High praise in this month’s edition of BBC Music Magazine from Erik Levi for Kenneth Woods, conductor‘s orchestration of Brahms‘ Piano Quartet no. 2 in A major on Nimbus Records. The August issue of BBC Music is on sale from all good retailers.

“Hopefully this new addition to the Brahms symphonic canon will get the widespread dissemination it certainly deserves…

“One of the most inspired moments comes in the middle of the slow movement, where the solo violin  and horn  soar above the rest of the orchestral accompaniment in a passage that points forward to the equivalent movement in the First Symphony. No less exciting is the enunciation of the opening motif for a quartet of horns in their highest register ( a passage you’d definitely want to hear played by the Vienna Philharmonic / Wiener Philharmoniker), the delicate, almost Mendelssohnian string and woodwind exchanges in the Scherzo and the exhilarating Finale. Inevitably, Woods has had to make some compromises along the way. The mysterious piano arpeggios that punctuate the slow movement do not easily transfer to the orchestra. But Woods’s solution of sustained woodwind and string chords over a crescendo timpani roll brilliantly conveys the music’s menacing character.

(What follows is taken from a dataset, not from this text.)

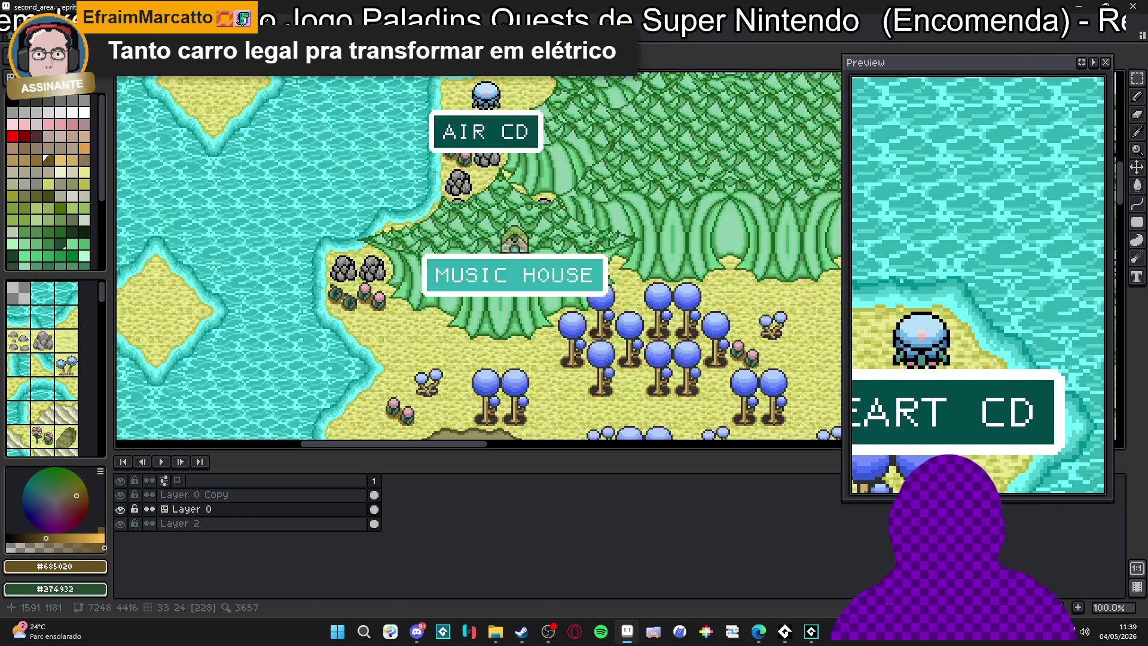
scroll(585, 251, "up", 4)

“Schoenberg’s fascinating orchestration of the G minor Piano Quartet certainly exemplifies the proto-symphonic dimentions of Brahms’s musical argument. Yet there are grounds for arguing that the expansively conceived A major Piano Quartet, written around the same period, is even more worth of being clothed in orchestral fabric. Kenneth Woods has grasped this nettle and produced an absolutely imaginative arrangement.”